Yeni 15-16 Haziranlar yaratacağız
15-16 Haziran’ın 37. yıl dönümünde Birlik Dayanışma Hareketi de bir basın açıklaması ve panel gerçekleştirdi. 16 Haziran 2007 14.30’da Taksim Tramvay durağında yapılan basın açıklamasında 15-16 Haziranın hala bizlere yol gösterdiğini ve işçilerin örgütlü gücünün tekrar oluşturulması ve yeni 15-16 Haziranlar yaratmanın önemi üzerine konuşuldu. “İş ekmek yoksa barış da yok”, Yaşasın işçilerin birliği halkların kardeşliği” “yolumuz işçi sınıfının yoludur” sloganlarının atıldığı basın açıklaması, saat 16.00’da Ürün Sosyalist Dergi bürosunda yapılacak panel duyurusuyla sonlandırıldı. Yapılan bu basın açıklaması Birlik Dayanışma Hareketinin 1980 sonrasında tek başına yaptığı ilk eylem olması adına da önemliydi.

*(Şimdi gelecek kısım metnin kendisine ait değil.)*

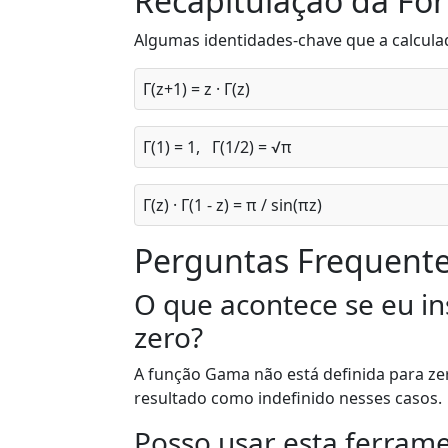
Recapitulação da F
Algumas identidades-chave que a calcula
Γ(z+1) = z · Γ(z)
Γ(1) = 1, Γ(1/2) = √π
Γ(z) · Γ(1 - z) = π / sin(πz)
Perguntas Frequente
O que acontece se eu in
zero?
A função Gama não está definida para zer
resultado como indefinido nesses casos.
Posso usar esta ferram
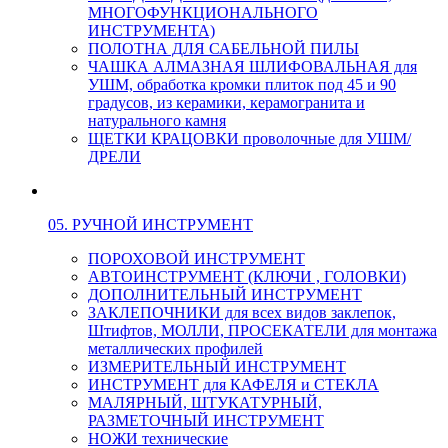
МНОГОФУНКЦИОНАЛЬНОГО
ИНСТРУМЕНТА)
ПОЛОТНА ДЛЯ САБЕЛЬНОЙ ПИЛЫ
ЧАШКА АЛМАЗНАЯ ШЛИФОВАЛЬНАЯ для
УШМ, обработка кромки плиток под 45 и 90
градусов, из керамики, керамогранита и
натурального камня
ЩЕТКИ КРАЦОВКИ проволочные для УШМ/
ДРЕЛИ
05. РУЧНОЙ ИНСТРУМЕНТ
ПОРОХОВОЙ ИНСТРУМЕНТ
АВТОИНСТРУМЕНТ (КЛЮЧИ , ГОЛОВКИ)
ДОПОЛНИТЕЛЬНЫЙ ИНСТРУМЕНТ
ЗАКЛЕПОЧНИКИ для всех видов заклепок,
Штифтов, МОЛЛИ, ПРОСЕКАТЕЛИ для монтажа
металлических профилей
ИЗМЕРИТЕЛЬНЫЙ ИНСТРУМЕНТ
ИНСТРУМЕНТ для КАФЕЛЯ и СТЕКЛА
МАЛЯРНЫЙ, ШТУКАТУРНЫЙ,
РАЗМЕТОЧНЫЙ ИНСТРУМЕНТ
НОЖИ технические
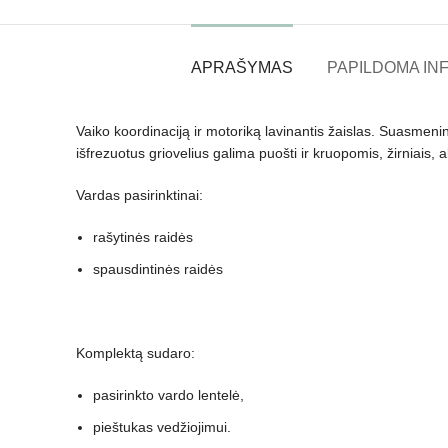
APRAŠYMAS
PAPILDOMA IN
Vaiko koordinaciją ir motoriką lavinantis žaislas. Suasmenin
išfrezuotus griovelius galima puošti ir kruopomis, žirniais, 
Vardas pasirinktinai:
rašytinės raidės
spausdintinės raidės
Komplektą sudaro:
pasirinkto vardo lentelė,
pieštukas vedžiojimui.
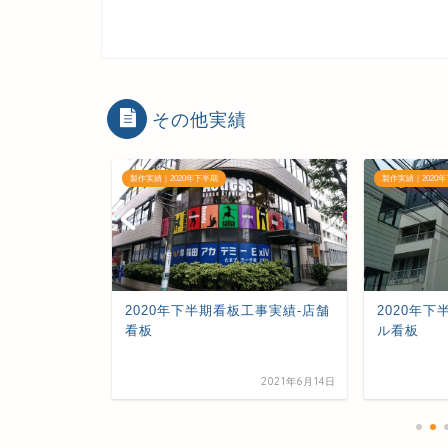
その他実績
製作実績｜2020年下半期
製作実績｜2020
工事実績-ビル
2020年下半期看板工事実績-店舗
2020年
看板
ル看板
2021年6月14日
2021年6月14日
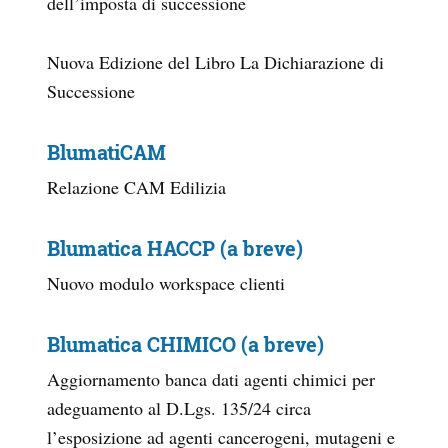
dell’imposta di successione
Nuova Edizione del Libro La Dichiarazione di
Successione
BlumatiCAM
Relazione CAM Edilizia
Blumatica HACCP (a breve)
Nuovo modulo workspace clienti
Blumatica CHIMICO (a breve)
Aggiornamento banca dati agenti chimici per
adeguamento al D.Lgs. 135/24 circa
l’esposizione ad agenti cancerogeni, mutageni e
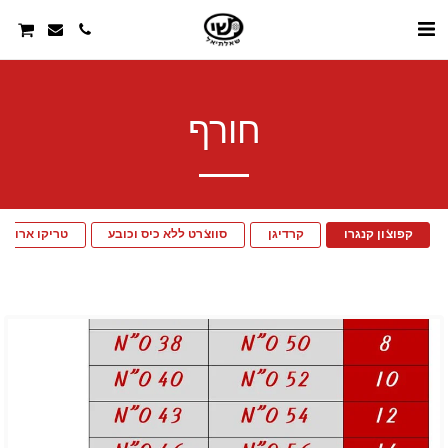
חורף
קפוצ'ון קנגרו
קרדיגן
סווצ'רט ללא כיס וכובע
טריקו ארוך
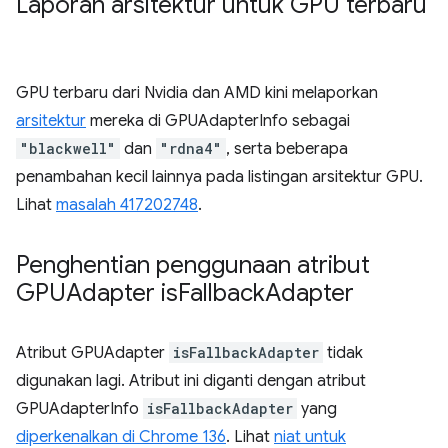
Laporan arsitektur untuk GPU terbaru
GPU terbaru dari Nvidia dan AMD kini melaporkan
arsitektur
mereka di GPUAdapterInfo sebagai
"blackwell"
dan
"rdna4"
, serta beberapa
penambahan kecil lainnya pada listingan arsitektur GPU.
Lihat
masalah 417202748
.
Penghentian penggunaan atribut
GPUAdapter is
Fallback
Adapter
Atribut GPUAdapter
isFallbackAdapter
tidak
digunakan lagi. Atribut ini diganti dengan atribut
GPUAdapterInfo
isFallbackAdapter
yang
diperkenalkan di Chrome 136
. Lihat
niat untuk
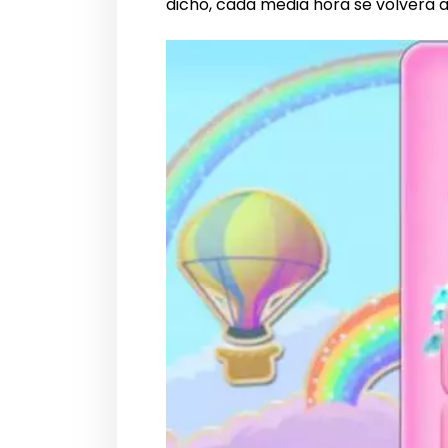
dicho, cada media hora se volverá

Ürün sosyalist Dergi bürosunda Yetgül KARAÇELİK başkanlığında gerçekleştirilen panelde 15-16 Haziranı yaşamış Hamit ŞİNDİ o günleri, direnişi nasıl ördüklerini burjuvazinin kendilerine karşı yaptıklarını ve sonuç olarak işçilerin burjuvaziye nasıl geri adım attırdıklarını, günümüzde de bu hareketin tekrar canlandırılması gerektiğini anlatan bir konuşma yaptı. TÜM-İGD temsilcisi Murat NERGİZ ise gençlik açısından 15-16 Haziran’ın önemi ve günümüzde gençliğin yolunun neden işçi sınıfının yolu olması gerektiğini, gençliğin işçi sınıfı hareketinin ayrılmaz bir parçası olduğunu anlattı. Dinleyicilerin de katkı sağladığı panelde o günleri yaşayan ve direnişin içinde olan arkadaşlarımız deneyimlerini aktardı.